COVAX has its own structural problems. The World Health Organisation (WHO) scheme—which is heavily dependent on supplies from pharmaceutical giant India—aims to distribute two billion doses by the end of the year, but the recent Covid-19 wave in that country meant it was only able to hit a quarter of its April goal of 235 million. Its 2021 target has now been adjusted to around one third of the original. This is a lesson to wealthier nations: even high vaccination rates won’t necessarily protect you if regional outbreaks increase the likelihood of more dangerous variants – in the worst case, leading to a feedback loop of vaccine resistance which would undercut the effort to control the virus time and time again.
The answer is not as simple as delivering more vaccines. The same issues are being replicated throughout Latin America, Asia, and the Caribbean. In addition to failing to source enough doses, there have been logistical difficulties with delivery, problems with healthcare infrastructure, and, in some countries, hesitancy towards vaccines too. The fight against this persistent inequality has also come at a time when the prospect of booster Covid-19 shots appears increasingly likely – in part driven by the emerging variants arising from populations without vaccine access.
Alternative vaccine candidates are being developed elsewhere, with the potential to ease the current shortages, including those developed in China and Russia, and the ones in development in India and Cuba. Concerns have been raised about the adequacy of testing and regulatory approval, but even when these vaccine candidates have gone through the ‘proper’ processes and are found to be safe and effective, there are further hurdles to their international acceptance.
It has become more apparent that the WHO’s approval process is skewed in favour of vaccines developed in the Global North, despite usual regulatory standards being greatly relaxed across the world. The regulatory authorities it depends on for quality control are only found in Europe, the US, Canada, Australia, and Japan; for the rest of the world, the Covid-19 vaccine candidates are required to go through ‘prequalification’ – a more complicated process which prolongs approval time.

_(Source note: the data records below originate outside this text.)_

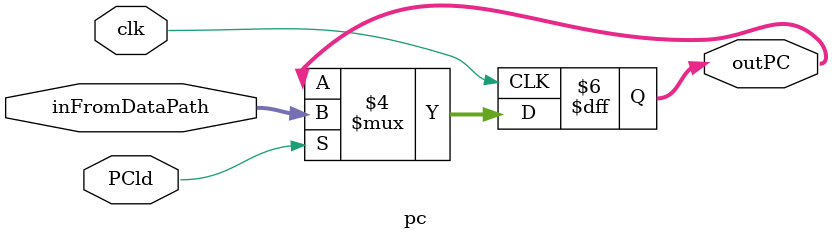
<source format=v>
/* Module of PC register
   Programmed by: Lianne Sánchez Rodríguez
   Phase 4 
   Professor: Nestor Rodríguez 
*/
module pc(output reg [31:0] outPC, input [31:0] inFromDataPath, input PCld, input clk);
	 initial begin
	  	outPC = 32'h00000000;
	 end
	always @(posedge clk) 
		begin
			//$display("PC inside",outPC);
			if (PCld == 1)
				outPC <= inFromDataPath;
		end
endmodule

// module nextProgramCounter; 
// 	// Inputs of ALU
	
// 	reg [31:0] in;
// 	reg PCld;
// 	reg clk=0;
// 	//Outputs of ALU module
// 	wire [31:0] out;
// 	//test duration
// 	parameter stop_time = 10590;

// 	pc pc(out, in, PCld, clk);
// 	initial #stop_time $finish;

// 	initial begin

// 	#10 in= 32'b00000000000000000000000000000000; PCld = 1;  
//  	#20 in= 32'b00000001111000000000000000000000; //#30 nPCld=0;
//  	#30 in= 32'b00000000000111100000000000000000; 
//  	#40 in= 32'b01111110000000000000000000000000;

// 	end
// 		initial begin
// 		repeat (500) begin
// 			#5 clk = ~clk;
// 		end
// 	end
// 	initial begin
// 		$display ("\n\n\t\tOutput\t\t\tInput\t\t\tPCld");
// 		$monitor ("%0d\t%b\t\t%b\t%b", $time,in, out, PCld);
// 	end
	
// endmodule

</source>
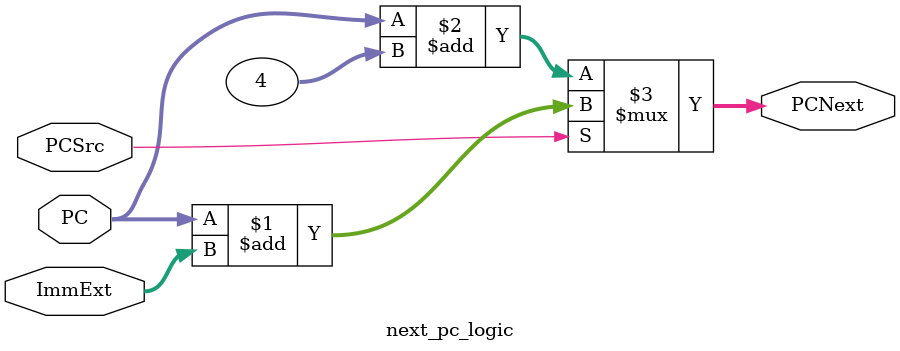
<source format=v>
module next_pc_logic
(
    input [31:0] PC ,                           
    input [31:0] ImmExt , 
    input PCSrc , 
    output [31:0] PCNext
);
    assign PCNext = PCSrc? PC+ImmExt : PC+4;
endmodule
</source>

Even if the WHO feels that many countries’ regulatory standards are less robust than their own, it could still work with different national regulatory authorities to ensure all vaccine candidates are treated on an equal footing. Given global scarcity, proactivity shouldn’t fall to global health activists, grassroots organisers, and civil society groups. The WHO has a responsibility to take a progressive approach, circumventing the stranglehold of Big Pharma profiteering.
We cannot change the experience of the last eighteen months, or the failure of governments to make Covid vaccines global public goods. But we must continue to apply pressure in order to break from a cycle of catastrophe. Life-saving medicines must be shared openly, through a global action plan to scale up production. We need to build a global health system based on the values of solidarity and collectivity, for the good of all: that future is entirely within our grasp, if we can overcome the greed of the world’s wealthiest.